XX. Das Urteil des Paris


Jupiter, Merkur, Juno, Pallas, Venus, Paris, auch Alexander genannt.

 

JUPITER. Merkur, nimm diesen Apfel da und begib dich damit nach Phrygien zu dem Sohne des Priamus, der die Kühe auf dem Ida weidet, und sage ihm von meinetwegen, weil er selbst schön sei und sich auf Liebessachen besonders gut verstehe, so befehle ich ihm, den Ausspruch zu tun, welche unter diesen Göttinnen die schönste sei; und die Siegerin in diesem Streite soll den Apfel aus seiner Hand empfangen! – Zu den drei Göttinnen. Es ist nun Zeit, daß ihr euch zu euerm Richter verfüget; ich für meine Person mag mit der Entscheidung nichts zu tun haben, da ihr mir gleich lieb seid und ich euch, wenn es nur anginge, recht gern alle drei siegen sähe. Aber auch außerdem ist es eine Unmöglichkeit, einer den Preis der Schönheit zu geben, ohne sich bei den übrigen äußerst verhaßt zu machen. Aus allen diesen Ursachen tauge ich ganz und gar nicht dazu, euer Richter zu sein. Dieser phrygische Jüngling hingegen, zu welchem ihr gehen werdet, ist von königlichem Blute und ein Verwandter des Ganymedes hier, übrigens ein ungekünstelter Sohn der Natur und den niemand eines solchen Schauspiels unwürdig halten kann.

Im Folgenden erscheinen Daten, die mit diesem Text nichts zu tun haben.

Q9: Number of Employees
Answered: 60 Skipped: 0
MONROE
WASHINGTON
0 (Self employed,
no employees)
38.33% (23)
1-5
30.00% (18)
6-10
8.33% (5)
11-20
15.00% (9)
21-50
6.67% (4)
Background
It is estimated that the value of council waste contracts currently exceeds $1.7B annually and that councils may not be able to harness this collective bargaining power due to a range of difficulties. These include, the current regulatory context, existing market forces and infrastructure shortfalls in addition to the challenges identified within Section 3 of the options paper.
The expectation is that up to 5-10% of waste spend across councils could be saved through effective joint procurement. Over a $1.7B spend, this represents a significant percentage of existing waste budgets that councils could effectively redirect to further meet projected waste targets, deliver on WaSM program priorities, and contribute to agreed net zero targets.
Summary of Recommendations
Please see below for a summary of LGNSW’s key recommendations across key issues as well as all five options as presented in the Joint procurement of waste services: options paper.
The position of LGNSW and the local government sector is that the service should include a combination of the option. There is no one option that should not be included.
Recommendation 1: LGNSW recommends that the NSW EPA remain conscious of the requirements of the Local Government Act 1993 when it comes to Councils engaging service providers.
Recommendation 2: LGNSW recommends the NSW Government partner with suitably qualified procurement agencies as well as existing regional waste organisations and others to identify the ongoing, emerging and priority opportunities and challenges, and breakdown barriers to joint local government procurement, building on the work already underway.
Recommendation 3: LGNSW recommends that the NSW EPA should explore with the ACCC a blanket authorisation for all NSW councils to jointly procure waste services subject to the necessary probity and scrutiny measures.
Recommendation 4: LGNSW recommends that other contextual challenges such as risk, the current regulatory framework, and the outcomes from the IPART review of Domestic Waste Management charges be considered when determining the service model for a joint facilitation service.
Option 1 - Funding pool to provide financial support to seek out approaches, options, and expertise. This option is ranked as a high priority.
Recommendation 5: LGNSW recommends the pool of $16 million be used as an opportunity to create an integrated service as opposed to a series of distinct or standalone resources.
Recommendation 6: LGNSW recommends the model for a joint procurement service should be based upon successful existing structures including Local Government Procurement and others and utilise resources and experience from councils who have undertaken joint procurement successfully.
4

VENUS. Ich, für meinen Teil, würde mich dem Augenschein getrost unterwerfen, wenn du uns auch den tadelsüchtigen Momus selbst zum Richter setztest. Denn was wollte er an mir zu tadeln finden? Aber diese beiden müssen sich den Menschen auch gefallen lassen.

JUNO. Auch wir fürchten uns nicht, Aphrodite, wenn gleich dein Mars selbst den Ausspruch tun müßte; wer also dieser Paris auch sein mag, wir haben nichts gegen ihn einzuwenden.

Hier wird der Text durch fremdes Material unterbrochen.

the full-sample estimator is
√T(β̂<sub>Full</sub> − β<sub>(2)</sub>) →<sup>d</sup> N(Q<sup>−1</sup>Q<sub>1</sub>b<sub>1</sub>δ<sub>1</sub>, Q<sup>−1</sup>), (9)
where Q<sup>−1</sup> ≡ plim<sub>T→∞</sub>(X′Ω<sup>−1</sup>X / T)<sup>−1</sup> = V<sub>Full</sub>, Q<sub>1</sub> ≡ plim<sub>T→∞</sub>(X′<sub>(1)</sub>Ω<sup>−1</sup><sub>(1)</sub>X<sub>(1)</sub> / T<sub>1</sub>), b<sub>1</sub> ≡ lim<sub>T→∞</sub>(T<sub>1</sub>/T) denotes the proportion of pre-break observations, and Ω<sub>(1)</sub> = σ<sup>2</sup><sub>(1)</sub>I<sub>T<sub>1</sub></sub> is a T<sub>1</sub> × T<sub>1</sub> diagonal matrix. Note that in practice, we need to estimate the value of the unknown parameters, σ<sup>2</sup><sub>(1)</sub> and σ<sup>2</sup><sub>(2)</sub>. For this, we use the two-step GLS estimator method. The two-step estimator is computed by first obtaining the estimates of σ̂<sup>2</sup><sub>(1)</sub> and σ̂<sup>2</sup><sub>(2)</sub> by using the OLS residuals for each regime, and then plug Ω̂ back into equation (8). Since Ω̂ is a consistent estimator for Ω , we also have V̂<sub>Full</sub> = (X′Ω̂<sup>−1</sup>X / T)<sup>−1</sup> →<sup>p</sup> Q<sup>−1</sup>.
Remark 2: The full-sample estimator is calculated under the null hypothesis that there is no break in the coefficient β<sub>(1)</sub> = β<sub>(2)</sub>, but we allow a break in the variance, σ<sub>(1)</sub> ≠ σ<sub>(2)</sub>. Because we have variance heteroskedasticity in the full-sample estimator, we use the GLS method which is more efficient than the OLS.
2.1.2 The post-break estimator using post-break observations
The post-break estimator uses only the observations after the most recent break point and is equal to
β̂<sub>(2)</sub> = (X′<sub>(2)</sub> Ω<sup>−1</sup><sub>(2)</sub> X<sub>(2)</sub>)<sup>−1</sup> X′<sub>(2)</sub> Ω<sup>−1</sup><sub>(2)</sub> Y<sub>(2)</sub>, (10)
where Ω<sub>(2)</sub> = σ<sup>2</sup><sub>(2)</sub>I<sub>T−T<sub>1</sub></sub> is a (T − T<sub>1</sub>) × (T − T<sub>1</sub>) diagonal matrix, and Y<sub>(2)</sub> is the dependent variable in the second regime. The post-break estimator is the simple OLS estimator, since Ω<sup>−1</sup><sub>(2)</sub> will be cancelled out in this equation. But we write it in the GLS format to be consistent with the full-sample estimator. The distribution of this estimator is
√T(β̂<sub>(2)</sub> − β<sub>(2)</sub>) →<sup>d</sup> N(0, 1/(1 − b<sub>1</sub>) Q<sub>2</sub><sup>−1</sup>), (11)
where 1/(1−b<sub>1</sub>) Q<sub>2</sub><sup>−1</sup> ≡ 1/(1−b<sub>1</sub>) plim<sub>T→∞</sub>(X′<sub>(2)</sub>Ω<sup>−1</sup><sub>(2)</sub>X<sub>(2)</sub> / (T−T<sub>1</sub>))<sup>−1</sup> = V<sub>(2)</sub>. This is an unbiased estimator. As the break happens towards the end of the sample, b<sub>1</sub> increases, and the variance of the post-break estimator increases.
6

JUPITER zu Minerven. Ist dies deine Meinung auch, meine Tochter? was sagst du? du wendest dich und wirst rot? Das ist so was Eigenes bei euch Jungfrauen, über dergleichen Dinge rot zu werden; aber du gibst doch dein Ja durch einen Wink zu verstehen. Geht also; aber daß ihr mir ja nicht über euern Richter ungehalten werdet oder dem armen Jungen was zuleide tut! Denn am Ende ist es doch nicht wohl möglich, daß alle gleich schön sein könnten.

MERKUR. Wir gehen also nun geraden Weges nach Phrygien; ich zeige euch den Weg, und ihr folget mir ganz gemächlich. Habt nur guten Mut! Ich kenne den Paris, es ist ein schöner junger Bursche und eine verliebte Seele obendrein; er schickt sich unvergleichlich zum Richter in solchen Sachen. Er wird ganz gewiß keinen falschen Ausspruch tun.

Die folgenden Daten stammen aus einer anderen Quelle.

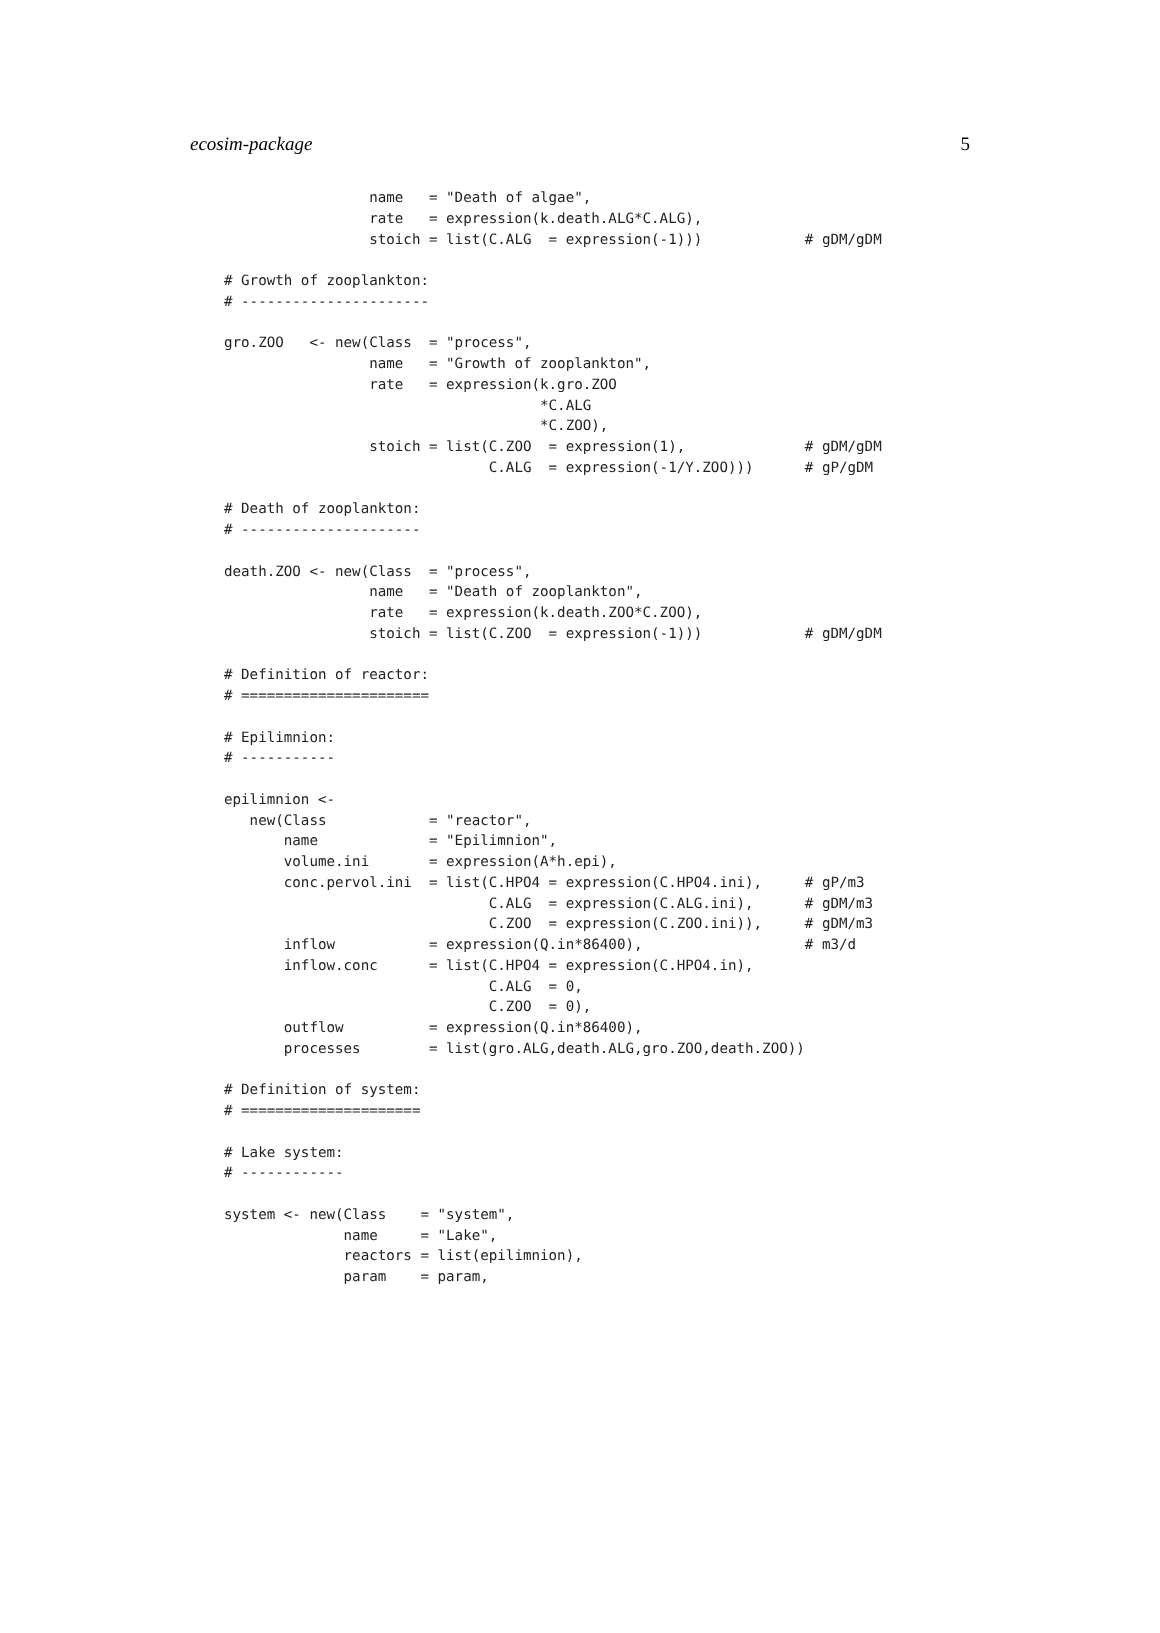ecosim-package 5
                 name   = "Death of algae",
                 rate   = expression(k.death.ALG*C.ALG),
                 stoich = list(C.ALG  = expression(-1)))            # gDM/gDM

# Growth of zooplankton:
# ----------------------

gro.ZOO   <- new(Class  = "process",
                 name   = "Growth of zooplankton",
                 rate   = expression(k.gro.ZOO
                                     *C.ALG
                                     *C.ZOO),
                 stoich = list(C.ZOO  = expression(1),              # gDM/gDM
                               C.ALG  = expression(-1/Y.ZOO)))      # gP/gDM

# Death of zooplankton:
# ---------------------

death.ZOO <- new(Class  = "process",
                 name   = "Death of zooplankton",
                 rate   = expression(k.death.ZOO*C.ZOO),
                 stoich = list(C.ZOO  = expression(-1)))            # gDM/gDM

# Definition of reactor:
# ======================

# Epilimnion:
# -----------

epilimnion <-
   new(Class            = "reactor",
       name             = "Epilimnion",
       volume.ini       = expression(A*h.epi),
       conc.pervol.ini  = list(C.HPO4 = expression(C.HPO4.ini),     # gP/m3
                               C.ALG  = expression(C.ALG.ini),      # gDM/m3
                               C.ZOO  = expression(C.ZOO.ini)),     # gDM/m3
       inflow           = expression(Q.in*86400),                   # m3/d
       inflow.conc      = list(C.HPO4 = expression(C.HPO4.in),
                               C.ALG  = 0,
                               C.ZOO  = 0),
       outflow          = expression(Q.in*86400),
       processes        = list(gro.ALG,death.ALG,gro.ZOO,death.ZOO))

# Definition of system:
# =====================

# Lake system:
# ------------

system <- new(Class    = "system",
              name     = "Lake",
              reactors = list(epilimnion),
              param    = param,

VENUS. Desto besser für mich, wenn unser Richter so gerecht ist als du sagst. – Ist er noch unverheuratet, oder hat er schon eine Frau?

MERKUR. So ganz unverheuratet ist er wohl nicht, Aphrodite.

VENUS. Was willst du damit sagen?

MERKUR. Soviel ich weiß, hat er eine idäische Dirne bei sich, ein tüchtiges Mädel, wiewohl etwas plump, und – wie sie auf solchen Bergen zu wachsen pflegen. Er scheint eben nicht sehr stark an ihr zu hangen. Aber weswegen tust du diese Frage an mich?

VENUS. Ich fragte nur so, um was zu reden.

PALLAS zu Merkur. Das ist wohl nicht in deiner Instruktion, du da, daß du dich mit ihr in ein besonderes Gespräch einlassen sollst?

MERKUR. Es hat gar nichts zu bedeuten, Minerva, und ist nichts gegen euch; sie fragte mich bloß, ob Paris noch ledig sei.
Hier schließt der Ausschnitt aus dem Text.